→ PROVIDED TEXT:
####
550. The consultation ended on 29th February. 40 responses were received, of which 34 supported the proposal for change and generally welcomed the Government's willingness to recognise innovative annuity products which are being developed by annuity providers.
551. Investment linked-annuities enable the annuitant to benefit from growth in a range of underlying investments after retirement, though this goes hand in hand with a risk of possible falls in pension income if investment performance is poor. Although an investment-linked annuity will not guarantee to produce an increase in the pension each year, such annuities have performed better overall than the traditional index-linked annuity in recent years.
552. The measure in the Bill would give members of defined contribution occupational pension schemes the option of using the non-protected rights element of their accumulated pension fund accrued from April 1997 to buy an investment-based annuity instead of an index-linked annuity. They would continue to be able to choose a traditional index-linked annuity if they wished. The clause also provides for a power to prescribe the conditions which investment-based annuity products must satisfy (sub-paragraph (1)(c)), although it is not envisaged that this power would be used in the short term. Regulations would only be considered necessary if investment-based products were, in future, designed in such a way that they provided a high starting income with little prospect for future increases.
####
→ GIVEN DATA:

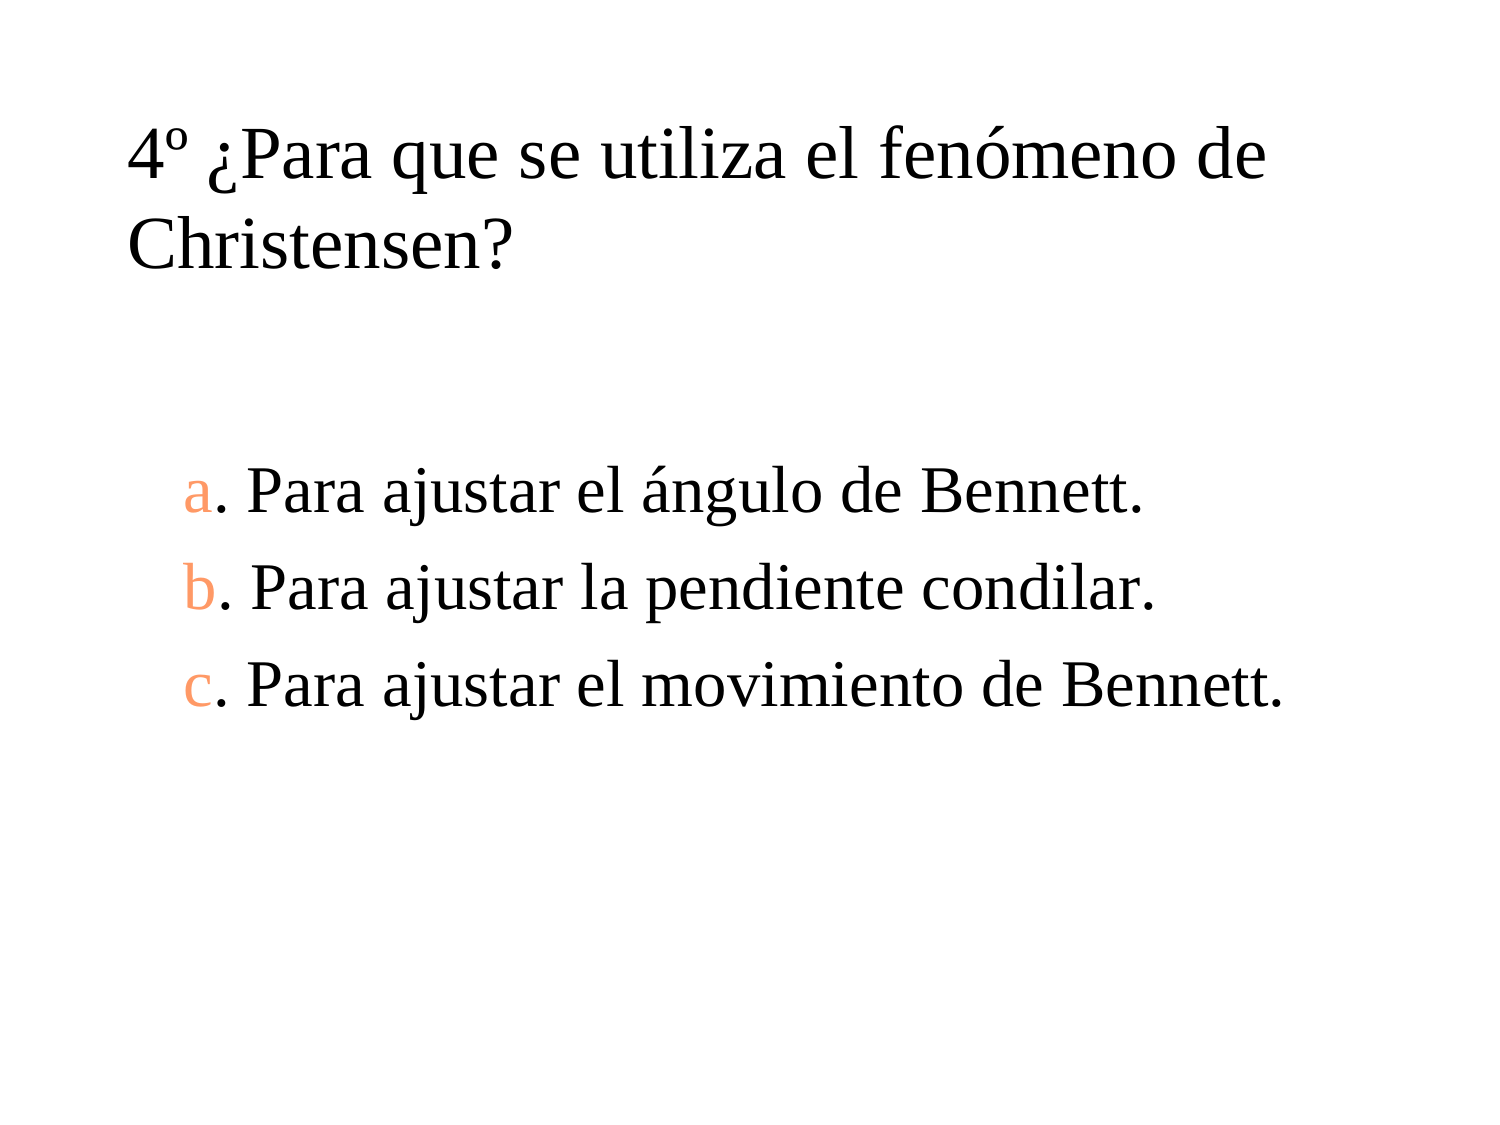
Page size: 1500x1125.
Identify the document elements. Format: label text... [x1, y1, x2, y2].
####
→ TASK DIRECTIONS: Could you repeat the annuity passage word for word from "550. The consultation" to "by annuity providers."? The data stands apart from the annuity passage.

→ TASK ANSWER:
550. The consultation ended on 29th February. 40 responses were received, of which 34 supported the proposal for change and generally welcomed the Government's willingness to recognise innovative annuity products which are being developed by annuity providers.